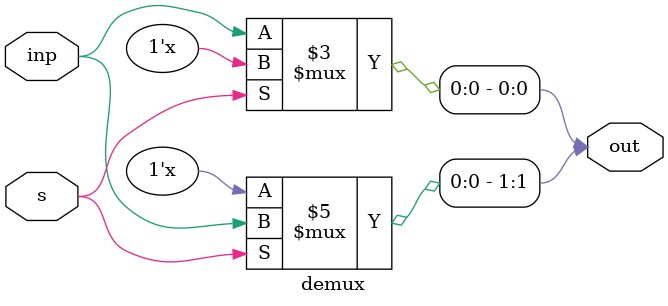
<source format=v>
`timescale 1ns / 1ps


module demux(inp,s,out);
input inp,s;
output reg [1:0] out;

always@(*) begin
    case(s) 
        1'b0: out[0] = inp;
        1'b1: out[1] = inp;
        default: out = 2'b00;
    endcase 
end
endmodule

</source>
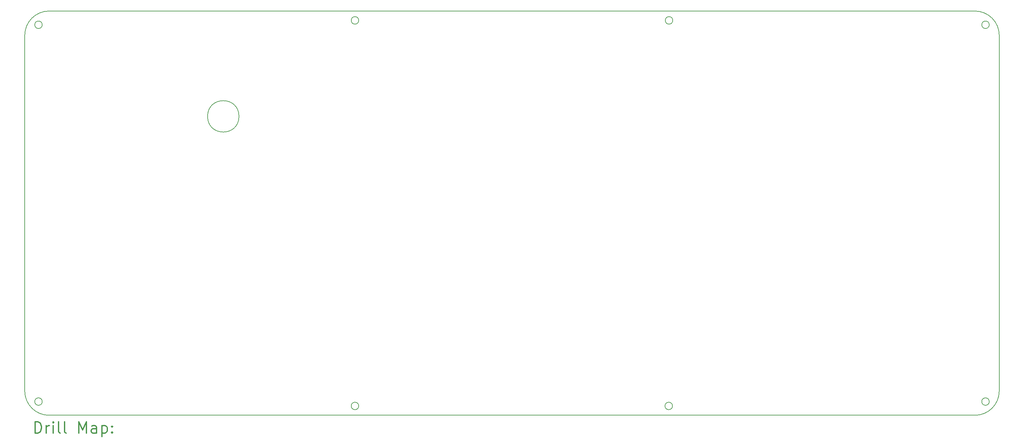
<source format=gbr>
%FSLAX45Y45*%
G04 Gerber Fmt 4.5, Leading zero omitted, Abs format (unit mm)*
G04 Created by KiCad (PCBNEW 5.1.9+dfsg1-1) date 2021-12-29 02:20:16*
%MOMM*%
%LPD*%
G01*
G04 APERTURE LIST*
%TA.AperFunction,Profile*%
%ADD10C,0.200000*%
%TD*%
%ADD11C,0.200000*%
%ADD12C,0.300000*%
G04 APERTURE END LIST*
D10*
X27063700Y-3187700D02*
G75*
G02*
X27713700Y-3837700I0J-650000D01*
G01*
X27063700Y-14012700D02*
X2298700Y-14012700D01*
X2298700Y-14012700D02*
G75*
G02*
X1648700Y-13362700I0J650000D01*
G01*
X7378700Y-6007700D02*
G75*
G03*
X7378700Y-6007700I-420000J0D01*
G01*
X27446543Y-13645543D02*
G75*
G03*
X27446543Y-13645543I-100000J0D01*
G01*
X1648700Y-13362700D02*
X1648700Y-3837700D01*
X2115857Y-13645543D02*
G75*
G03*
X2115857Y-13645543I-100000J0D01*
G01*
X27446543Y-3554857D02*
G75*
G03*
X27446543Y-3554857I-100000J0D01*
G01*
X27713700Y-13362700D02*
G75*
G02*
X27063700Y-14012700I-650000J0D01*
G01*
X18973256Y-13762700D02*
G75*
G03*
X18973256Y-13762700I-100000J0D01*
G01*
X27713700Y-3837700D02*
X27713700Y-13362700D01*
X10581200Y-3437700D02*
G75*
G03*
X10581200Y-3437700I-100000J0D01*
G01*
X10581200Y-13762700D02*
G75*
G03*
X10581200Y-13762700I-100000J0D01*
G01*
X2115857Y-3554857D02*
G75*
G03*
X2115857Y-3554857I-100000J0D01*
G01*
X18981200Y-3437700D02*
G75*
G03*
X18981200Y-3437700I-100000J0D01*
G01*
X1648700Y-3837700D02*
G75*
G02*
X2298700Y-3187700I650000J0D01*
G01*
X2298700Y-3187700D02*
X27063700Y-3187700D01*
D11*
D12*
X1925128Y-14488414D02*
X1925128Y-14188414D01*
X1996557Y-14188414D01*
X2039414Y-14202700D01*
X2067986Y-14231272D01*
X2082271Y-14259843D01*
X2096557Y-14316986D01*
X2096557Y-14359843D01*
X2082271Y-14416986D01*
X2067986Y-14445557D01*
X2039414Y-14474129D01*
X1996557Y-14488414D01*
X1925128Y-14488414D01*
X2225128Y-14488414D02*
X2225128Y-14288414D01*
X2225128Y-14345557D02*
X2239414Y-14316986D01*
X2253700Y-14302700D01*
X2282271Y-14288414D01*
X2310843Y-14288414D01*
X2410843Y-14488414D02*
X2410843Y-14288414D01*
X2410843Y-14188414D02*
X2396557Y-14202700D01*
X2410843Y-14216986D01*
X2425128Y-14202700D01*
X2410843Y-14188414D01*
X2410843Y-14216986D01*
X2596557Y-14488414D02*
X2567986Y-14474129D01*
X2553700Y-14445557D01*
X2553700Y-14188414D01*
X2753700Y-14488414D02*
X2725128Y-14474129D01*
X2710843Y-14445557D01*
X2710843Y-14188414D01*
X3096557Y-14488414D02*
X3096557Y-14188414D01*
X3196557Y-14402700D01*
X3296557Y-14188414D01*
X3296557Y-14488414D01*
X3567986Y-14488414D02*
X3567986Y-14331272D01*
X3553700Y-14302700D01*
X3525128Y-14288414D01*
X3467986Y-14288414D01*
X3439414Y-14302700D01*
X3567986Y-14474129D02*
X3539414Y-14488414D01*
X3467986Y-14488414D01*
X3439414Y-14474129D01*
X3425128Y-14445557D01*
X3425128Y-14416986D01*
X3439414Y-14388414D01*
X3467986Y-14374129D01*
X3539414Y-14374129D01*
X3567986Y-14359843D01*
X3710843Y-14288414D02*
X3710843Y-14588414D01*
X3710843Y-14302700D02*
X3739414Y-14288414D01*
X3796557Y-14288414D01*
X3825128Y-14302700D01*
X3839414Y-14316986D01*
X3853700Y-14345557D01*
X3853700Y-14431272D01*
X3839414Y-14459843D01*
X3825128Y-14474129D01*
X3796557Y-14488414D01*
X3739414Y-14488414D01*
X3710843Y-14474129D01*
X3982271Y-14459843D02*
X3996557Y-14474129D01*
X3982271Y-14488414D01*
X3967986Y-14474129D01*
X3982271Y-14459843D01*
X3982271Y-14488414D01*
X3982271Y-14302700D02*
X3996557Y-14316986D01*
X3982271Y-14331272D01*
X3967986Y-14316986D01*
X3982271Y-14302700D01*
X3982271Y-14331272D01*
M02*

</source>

_Work item_: From the listing above, the lines starting with the one that has "X3553700Y-14302700D01*" and running through the one that has "X3839414Y-14459843D01*" should be copied exactly, ends included.

_Exercise output_:
X3553700Y-14302700D01*
X3525128Y-14288414D01*
X3467986Y-14288414D01*
X3439414Y-14302700D01*
X3567986Y-14474129D02*
X3539414Y-14488414D01*
X3467986Y-14488414D01*
X3439414Y-14474129D01*
X3425128Y-14445557D01*
X3425128Y-14416986D01*
X3439414Y-14388414D01*
X3467986Y-14374129D01*
X3539414Y-14374129D01*
X3567986Y-14359843D01*
X3710843Y-14288414D02*
X3710843Y-14588414D01*
X3710843Y-14302700D02*
X3739414Y-14288414D01*
X3796557Y-14288414D01*
X3825128Y-14302700D01*
X3839414Y-14316986D01*
X3853700Y-14345557D01*
X3853700Y-14431272D01*
X3839414Y-14459843D01*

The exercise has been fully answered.